The University of Vermont has been holding a small annual Tolkien conference for ages now, and I'd have liked to attend were it not for the extreme exertions required to get to Vermont from here. However, this year they did it hybrid. (Apparently last year also, but I didn't hear about it.) So I signed up. That did mean getting up at 5:30, but this is something I normally do. However, going back for a nap is something else I normally do, so I only caught about half of the 15 presenters.

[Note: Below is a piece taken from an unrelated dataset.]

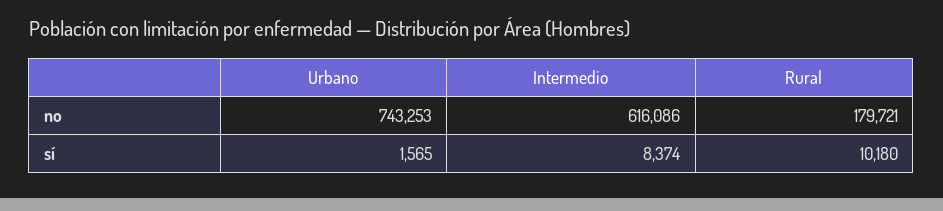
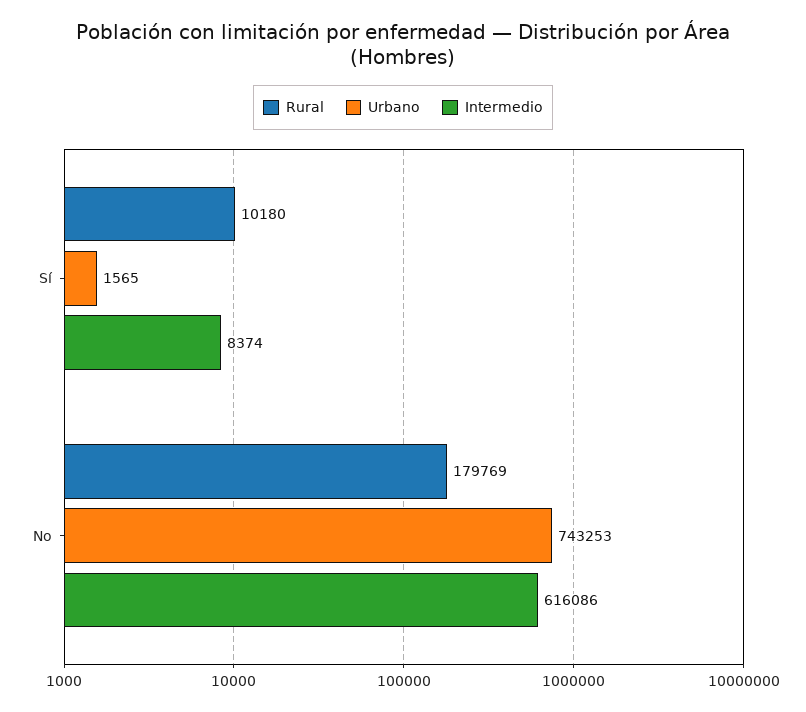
Rural, no: 179721 -> 179769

Very good stuff, though, focusing on obscure literature of Middle-earth's Second Age. Gratifyingly advanced presentations, assuming the auditors knew not only Tolkien's writings in detail but the scholarly literature as well. I particularly liked two papers performing some deep character analysis of Aldarion and Erendis. I claim that Erendis is Tolkien's greatest female character. If she's unfamiliar to you, you should read Unfinished Tales, which I think is the posthumous Tolkien book that the most fans of The Lord of the Rings would most like. I've written about her myself, but mostly to introduce her to the unfamiliar, not at the advanced level heard here.
A couple speakers, including the keynoter, explored a topic which has gotten a lot of discussion over the years, the internal sources of the history. Who is telling the story of the Silmarillion, and what are their interests and biases? This is not just an imaginary topic of the invented world, but a vital question concerning how Tolkien wrote the story. Also, what real-world influences inspired his story, and what does that say about his interests and biases?

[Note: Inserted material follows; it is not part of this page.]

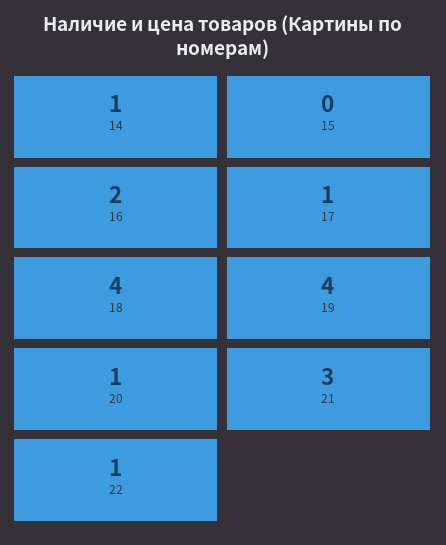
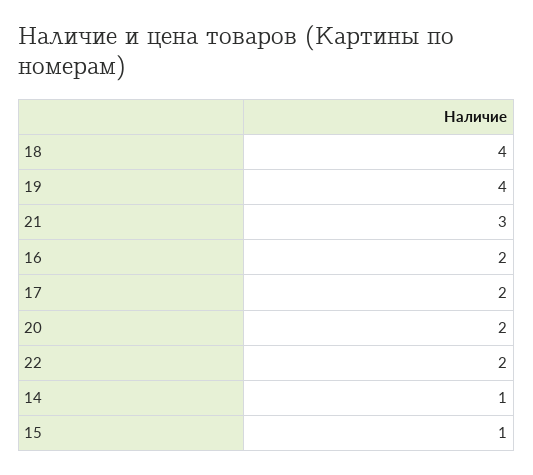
15: 0 -> 1
17: 1 -> 2
20: 1 -> 2
22: 1 -> 2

There were also some theoretical papers which unraveled the question of whether Tolkien was racist or anti-racist, sexist or anti-sexist, and how much of each. Actually in each case he was both, and you won't understand him until you've figured that out. I see it as that Tolkien's instincts were fairly egalitarian, but he had drunk deeply of the racial and sexual cantish rhetoric of his time and absorbed it as his own.
And, of course, many wise ones maintain that it doesn't matter what the author intended, it matters what the readers see. This perspective has its value, but I see it as limited. Some readers aren't paying close attention and just misread. Others are exploiting the work for their own ends and desires. They should acknowledge that cheerfully, and some do. These cases say a lot more about the readers than about the work. But even leaving those aside, I don't favor blaming the author for readings that only come into favor decades later.
Much to chew on. Glad I heard as much as I did.